- Input -
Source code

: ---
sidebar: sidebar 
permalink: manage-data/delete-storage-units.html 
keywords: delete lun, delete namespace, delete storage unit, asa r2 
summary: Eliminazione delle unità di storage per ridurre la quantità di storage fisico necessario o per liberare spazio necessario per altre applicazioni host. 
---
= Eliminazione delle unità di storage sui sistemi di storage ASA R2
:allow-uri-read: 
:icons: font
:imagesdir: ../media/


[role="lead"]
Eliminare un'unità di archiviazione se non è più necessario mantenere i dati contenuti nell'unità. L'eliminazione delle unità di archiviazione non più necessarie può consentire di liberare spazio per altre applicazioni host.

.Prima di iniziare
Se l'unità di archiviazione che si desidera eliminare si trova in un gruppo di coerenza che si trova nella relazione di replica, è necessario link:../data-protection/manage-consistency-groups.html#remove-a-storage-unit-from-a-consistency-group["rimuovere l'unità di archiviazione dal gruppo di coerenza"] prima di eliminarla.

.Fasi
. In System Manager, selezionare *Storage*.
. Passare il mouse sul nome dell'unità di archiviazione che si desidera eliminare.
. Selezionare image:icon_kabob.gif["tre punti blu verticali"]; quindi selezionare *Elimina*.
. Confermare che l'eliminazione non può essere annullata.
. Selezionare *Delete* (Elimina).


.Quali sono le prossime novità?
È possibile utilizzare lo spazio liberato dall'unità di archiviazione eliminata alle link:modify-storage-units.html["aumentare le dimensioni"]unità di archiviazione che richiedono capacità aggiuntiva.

- What you are asked to do -
When you retype the entries above, keep every line identical to the source.

- Answer for the task -
Source code

: ---
sidebar: sidebar 
permalink: manage-data/delete-storage-units.html 
keywords: delete lun, delete namespace, delete storage unit, asa r2 
summary: Eliminazione delle unità di storage per ridurre la quantità di storage fisico necessario o per liberare spazio necessario per altre applicazioni host. 
---
= Eliminazione delle unità di storage sui sistemi di storage ASA R2
:allow-uri-read: 
:icons: font
:imagesdir: ../media/


[role="lead"]
Eliminare un'unità di archiviazione se non è più necessario mantenere i dati contenuti nell'unità. L'eliminazione delle unità di archiviazione non più necessarie può consentire di liberare spazio per altre applicazioni host.

.Prima di iniziare
Se l'unità di archiviazione che si desidera eliminare si trova in un gruppo di coerenza che si trova nella relazione di replica, è necessario link:../data-protection/manage-consistency-groups.html#remove-a-storage-unit-from-a-consistency-group["rimuovere l'unità di archiviazione dal gruppo di coerenza"] prima di eliminarla.

.Fasi
. In System Manager, selezionare *Storage*.
. Passare il mouse sul nome dell'unità di archiviazione che si desidera eliminare.
. Selezionare image:icon_kabob.gif["tre punti blu verticali"]; quindi selezionare *Elimina*.
. Confermare che l'eliminazione non può essere annullata.
. Selezionare *Delete* (Elimina).


.Quali sono le prossime novità?
È possibile utilizzare lo spazio liberato dall'unità di archiviazione eliminata alle link:modify-storage-units.html["aumentare le dimensioni"]unità di archiviazione che richiedono capacità aggiuntiva.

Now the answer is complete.